> Data provided
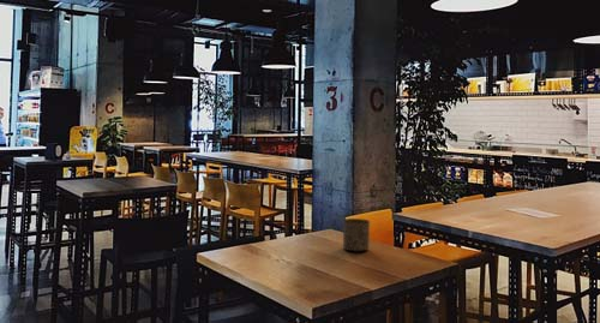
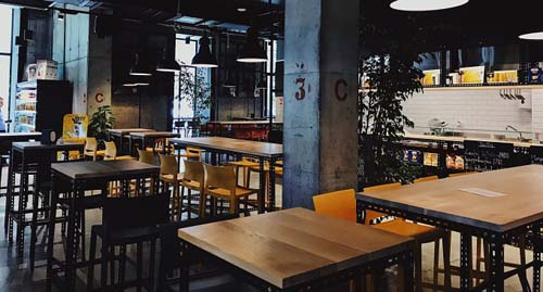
- cup [342,217,371,252]
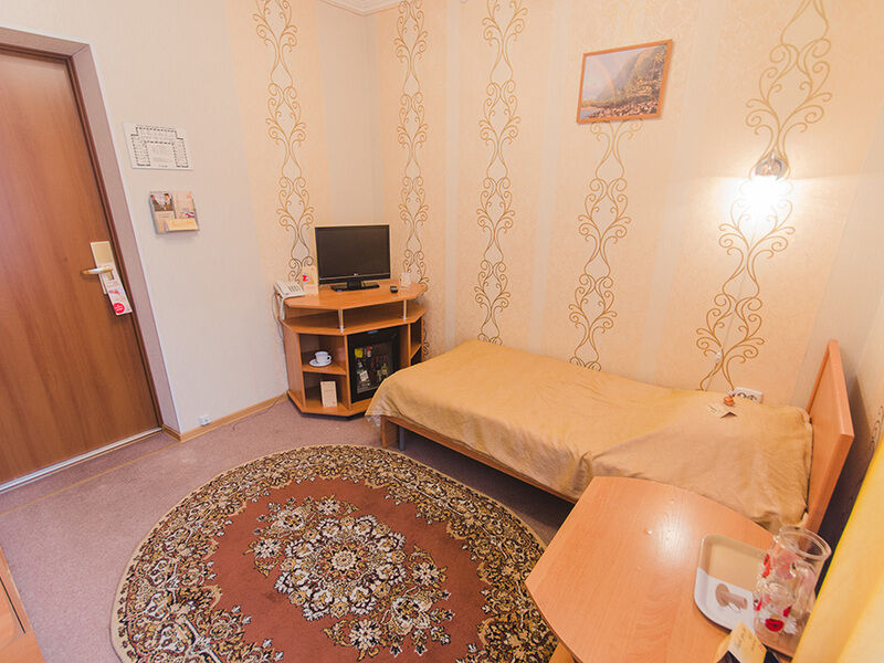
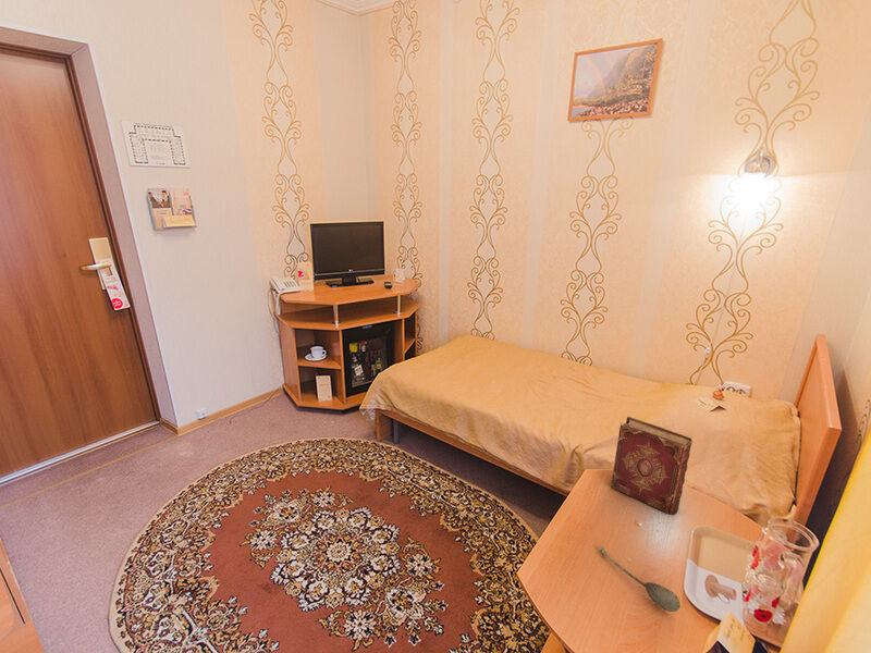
+ soupspoon [598,546,682,613]
+ hardback book [610,416,694,516]
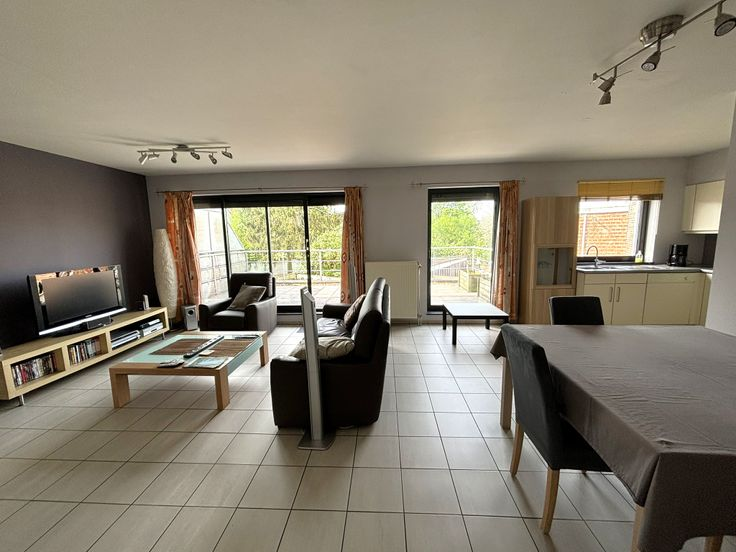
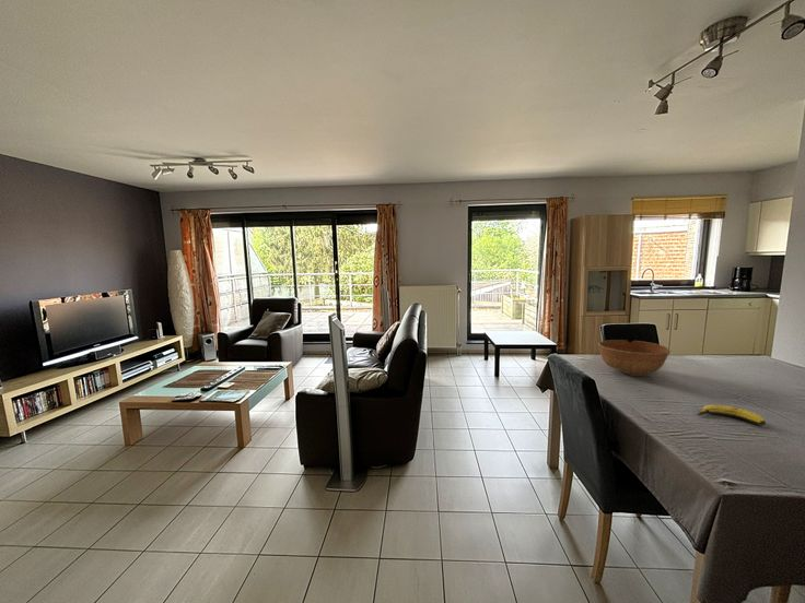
+ bowl [597,339,672,377]
+ banana [697,404,767,426]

> Work to be completed
Set down the records above exactly, leaving out pictures.

> Answer box
- cup [342,217,371,252]
+ soupspoon [598,546,682,613]
+ hardback book [610,416,694,516]
+ bowl [597,339,672,377]
+ banana [697,404,767,426]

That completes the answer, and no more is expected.